DDLA is a CPU double-precision dense linear algebra library written in pure C#, focused on numerical correctness, computational performance, and scalability.
- Flexible memory layout: Uses a managed array–backed, freely strided layout with internal optimizations for classic row-major and column-major storage. This makes it easy to interoperate with other array-based linear algebra code.
- Layered architecture: Follows the classic BLAS structure, with a set of pluggable execution kernels as the driver layer, and higher-level matrix algorithms built on top.
- Algorithm-oriented struct type: Algorithmic kernels operate on small, immutable struct views layered beneath the top-level container types.

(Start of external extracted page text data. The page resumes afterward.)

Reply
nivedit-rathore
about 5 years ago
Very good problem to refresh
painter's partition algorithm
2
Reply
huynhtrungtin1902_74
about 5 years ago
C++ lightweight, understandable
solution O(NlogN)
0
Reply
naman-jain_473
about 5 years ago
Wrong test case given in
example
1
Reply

These share the same logical representation while avoiding extra heap allocations and reducing GC pressure.
- SIMD and parallel acceleration: Performance-critical operations make heavy use of
System.Numerics.Vector<double>for SIMD vectorization, and top-level BLAS operations are parallelized using the Task Parallel Library (TPL).
- Matrix / MatrixView: Matrix container class and immutable struct supporting row-major, column-major, and arbitrary stride layouts.

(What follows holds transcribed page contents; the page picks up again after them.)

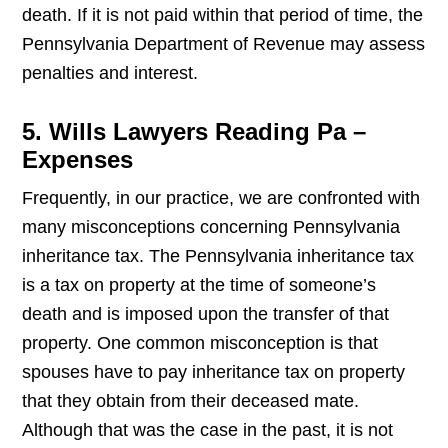
death. If it is not paid within that period of time, the
Pennsylvania Department of Revenue may assess
penalties and interest.
5. Wills Lawyers Reading Pa –
Expenses
Frequently, in our practice, we are confronted with
many misconceptions concerning Pennsylvania
inheritance tax. The Pennsylvania inheritance tax
is a tax on property at the time of someone’s
death and is imposed upon the transfer of that
property. One common misconception is that
spouses have to pay inheritance tax on property
that they obtain from their deceased mate.
Although that was the case in the past, it is not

- Vector / VectorView: Vector container class and immutable struct with arbitrary stride support.
- MArray: Tensor support (work in progress).
- Level 1: Vector operations (dot product, scaling, copy, etc.)
- Level 2: Matrix–vector operations (GeMV, GeR, SyMV, etc.)
- Level 3: Matrix–matrix operations (GeMM, SyRk, TrSM, etc.)
- A small number of non-computational helper routines rely on the built-in
blislibrary; all three levels of the standard BLAS interfaces (Level 1–3) have pure managed implementations.
- LU decomposition: LU decomposition for square matrices, with partial pivoting.
- Cholesky decomposition: Cholesky decomposition for symmetric positive-definite matrices.
- LDLT decomposition: LDLT decomposition for symmetric matrices.
- QR decomposition: QR decomposition based on Householder transformations.
- Symmetric eigenvalue decomposition: Symmetric EVD using QR iteration.
- Singular value decomposition: SVD using QR iteration.
- Householder transformations: Used in QR decomposition and tridiagonalization.
- Tridiagonalization: Tridiagonal reduction for symmetric matrices.
- Bidiagonalization: Bidiagonal reduction for general matrices.
- Faster EVD / symmetric SVD implementations and other advanced linear algebra methods.
- A basic tensor library built on top of the linear algebra core.
- Double-precision complex support, including interoperability between real and complex structures.
- ...
using DDLA.Core;
using DDLA.BLAS.Managed;
// Build a simple 2x2 matrix and a vector, compute y := A * x and print the result.
// Construct a 2x2 matrix from an array, default row-major layout, equivalent to {{1, 2}, {3, 4}}.
var A = new Matrix([1, 2, 3, 4], 2, 2);
// Construct a length-2 vector filled with ones.
var x = Vector.Create(2, 1);
// Perform the matrix–vector multiply.
var y = A * x;
// Print vector y;
// output: [3, 7]
Console.WriteLine(y);DDLA originates from my quantum chemistry computing projects, so its primary target is traditional scientific computing rather than machine learning.
-
Pure managed linear algebra
DDLA aims to be a purely managed linear algebra library. Compared with bindings to highly optimized native libraries, you should expect some performance gap at the extreme high end, which is an intentional and acceptable trade-off. -
Prioritize double-precision real and complex
Providing equally high-quality implementations for many numeric types adds a lot of complexity. DDLA will first focus on double-precision real types, then extend to double-precision complex. Until mixed real/complex operations are well supported, other numeric types will not be a priority. -
Scalable multithreading
Multithreading is already enabled in managed BLAS Level-3 routines, but the current implementation is still rough. Improving scalability and scheduling strategies for parallel execution is an ongoing focus. -
Tensor support for scientific computing
Tensor operations are a major next step, primarily targeting scientific computing workloads (especially electronic structure calculations), rather than deep learning workloads.
-
Sparse matrices and lazy containers
Due to the heavy use of pointer-style arithmetic on managed references, the current internal representation is better suited for dense, explicitly stored matrices. Traditional sparse matrix containers and “compute-on-read” lazy containers are costly to support within this architecture and are not intended to be primary goals. -
Automatic differentiation and general ML frameworks
While tensor support and some advanced linear algebra routines are planned, DDLA does not plan to implement an automatic differentiation system, nor to provide direct integration with general-purpose machine learning frameworks. -
Short-term GPU support
GPU support is considered a long-term direction, but there is still substantial CPU-side work to be done first. In the near term, DDLA will not invest heavily in GPU backends.